WHAT IS BEING ASKED — Every entry below is to be retyped exactly as it appears.

MATERIAL PROVIDED —
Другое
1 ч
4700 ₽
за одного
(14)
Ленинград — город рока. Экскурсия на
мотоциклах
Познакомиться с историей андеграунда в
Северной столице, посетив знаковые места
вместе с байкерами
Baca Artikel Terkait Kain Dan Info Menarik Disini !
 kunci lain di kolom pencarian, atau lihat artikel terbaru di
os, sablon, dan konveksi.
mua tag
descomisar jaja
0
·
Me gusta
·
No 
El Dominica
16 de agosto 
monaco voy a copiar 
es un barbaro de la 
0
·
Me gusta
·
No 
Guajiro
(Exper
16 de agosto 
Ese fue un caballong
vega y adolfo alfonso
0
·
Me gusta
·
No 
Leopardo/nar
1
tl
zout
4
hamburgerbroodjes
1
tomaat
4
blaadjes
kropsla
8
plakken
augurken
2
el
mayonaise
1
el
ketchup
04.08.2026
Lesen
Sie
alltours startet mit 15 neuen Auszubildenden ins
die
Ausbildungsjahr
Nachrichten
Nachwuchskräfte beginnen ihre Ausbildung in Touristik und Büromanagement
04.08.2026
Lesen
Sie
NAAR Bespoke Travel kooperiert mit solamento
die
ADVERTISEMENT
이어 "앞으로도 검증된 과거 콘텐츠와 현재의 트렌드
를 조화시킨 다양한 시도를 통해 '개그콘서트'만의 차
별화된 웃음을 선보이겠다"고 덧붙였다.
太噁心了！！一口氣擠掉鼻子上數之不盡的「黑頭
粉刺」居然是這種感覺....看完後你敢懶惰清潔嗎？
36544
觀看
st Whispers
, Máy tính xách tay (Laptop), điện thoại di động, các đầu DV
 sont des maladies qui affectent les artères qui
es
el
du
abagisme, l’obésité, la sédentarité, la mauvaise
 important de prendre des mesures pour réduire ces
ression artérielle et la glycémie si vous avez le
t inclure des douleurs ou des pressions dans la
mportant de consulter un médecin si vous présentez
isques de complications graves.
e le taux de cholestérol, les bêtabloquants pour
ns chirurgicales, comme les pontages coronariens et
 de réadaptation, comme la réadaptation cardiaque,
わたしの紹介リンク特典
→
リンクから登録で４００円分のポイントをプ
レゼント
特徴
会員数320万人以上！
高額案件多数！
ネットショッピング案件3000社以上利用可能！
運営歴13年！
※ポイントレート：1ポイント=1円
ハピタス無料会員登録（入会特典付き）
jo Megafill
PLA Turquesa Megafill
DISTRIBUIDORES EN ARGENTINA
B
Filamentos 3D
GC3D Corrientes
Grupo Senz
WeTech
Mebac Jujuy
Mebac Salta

COMPLETED EXERCISE —
Другое
1 ч
4700 ₽
за одного
(14)
Ленинград — город рока. Экскурсия на
мотоциклах
Познакомиться с историей андеграунда в
Северной столице, посетив знаковые места
вместе с байкерами
Baca Artikel Terkait Kain Dan Info Menarik Disini !
 kunci lain di kolom pencarian, atau lihat artikel terbaru di
os, sablon, dan konveksi.
mua tag
descomisar jaja
0
·
Me gusta
·
No 
El Dominica
16 de agosto 
monaco voy a copiar 
es un barbaro de la 
0
·
Me gusta
·
No 
Guajiro
(Exper
16 de agosto 
Ese fue un caballong
vega y adolfo alfonso
0
·
Me gusta
·
No 
Leopardo/nar
1
tl
zout
4
hamburgerbroodjes
1
tomaat
4
blaadjes
kropsla
8
plakken
augurken
2
el
mayonaise
1
el
ketchup
04.08.2026
Lesen
Sie
alltours startet mit 15 neuen Auszubildenden ins
die
Ausbildungsjahr
Nachrichten
Nachwuchskräfte beginnen ihre Ausbildung in Touristik und Büromanagement
04.08.2026
Lesen
Sie
NAAR Bespoke Travel kooperiert mit solamento
die
ADVERTISEMENT
이어 "앞으로도 검증된 과거 콘텐츠와 현재의 트렌드
를 조화시킨 다양한 시도를 통해 '개그콘서트'만의 차
별화된 웃음을 선보이겠다"고 덧붙였다.
太噁心了！！一口氣擠掉鼻子上數之不盡的「黑頭
粉刺」居然是這種感覺....看完後你敢懶惰清潔嗎？
36544
觀看
st Whispers
, Máy tính xách tay (Laptop), điện thoại di động, các đầu DV
 sont des maladies qui affectent les artères qui
es
el
du
abagisme, l’obésité, la sédentarité, la mauvaise
 important de prendre des mesures pour réduire ces
ression artérielle et la glycémie si vous avez le
t inclure des douleurs ou des pressions dans la
mportant de consulter un médecin si vous présentez
isques de complications graves.
e le taux de cholestérol, les bêtabloquants pour
ns chirurgicales, comme les pontages coronariens et
 de réadaptation, comme la réadaptation cardiaque,
わたしの紹介リンク特典
→
リンクから登録で４００円分のポイントをプ
レゼント
特徴
会員数320万人以上！
高額案件多数！
ネットショッピング案件3000社以上利用可能！
運営歴13年！
※ポイントレート：1ポイント=1円
ハピタス無料会員登録（入会特典付き）
jo Megafill
PLA Turquesa Megafill
DISTRIBUIDORES EN ARGENTINA
B
Filamentos 3D
GC3D Corrientes
Grupo Senz
WeTech
Mebac Jujuy
Mebac Salta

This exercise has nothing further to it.